About this exercise: Each record should be written out exactly as it stands.

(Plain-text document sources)
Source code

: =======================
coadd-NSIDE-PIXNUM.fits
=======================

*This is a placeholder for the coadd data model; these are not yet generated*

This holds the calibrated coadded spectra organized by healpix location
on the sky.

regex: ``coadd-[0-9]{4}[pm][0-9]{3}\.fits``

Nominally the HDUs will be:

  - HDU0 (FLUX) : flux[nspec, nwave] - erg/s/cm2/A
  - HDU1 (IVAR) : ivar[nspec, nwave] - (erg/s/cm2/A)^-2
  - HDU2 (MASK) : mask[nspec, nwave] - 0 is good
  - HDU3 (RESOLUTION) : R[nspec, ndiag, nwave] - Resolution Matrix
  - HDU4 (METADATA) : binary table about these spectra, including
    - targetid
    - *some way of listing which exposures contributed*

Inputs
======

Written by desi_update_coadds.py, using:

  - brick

Response:
Source code

: =======================
coadd-NSIDE-PIXNUM.fits
=======================

*This is a placeholder for the coadd data model; these are not yet generated*

This holds the calibrated coadded spectra organized by healpix location
on the sky.

regex: ``coadd-[0-9]{4}[pm][0-9]{3}\.fits``

Nominally the HDUs will be:

  - HDU0 (FLUX) : flux[nspec, nwave] - erg/s/cm2/A
  - HDU1 (IVAR) : ivar[nspec, nwave] - (erg/s/cm2/A)^-2
  - HDU2 (MASK) : mask[nspec, nwave] - 0 is good
  - HDU3 (RESOLUTION) : R[nspec, ndiag, nwave] - Resolution Matrix
  - HDU4 (METADATA) : binary table about these spectra, including
    - targetid
    - *some way of listing which exposures contributed*

Inputs
======

Written by desi_update_coadds.py, using:

  - brick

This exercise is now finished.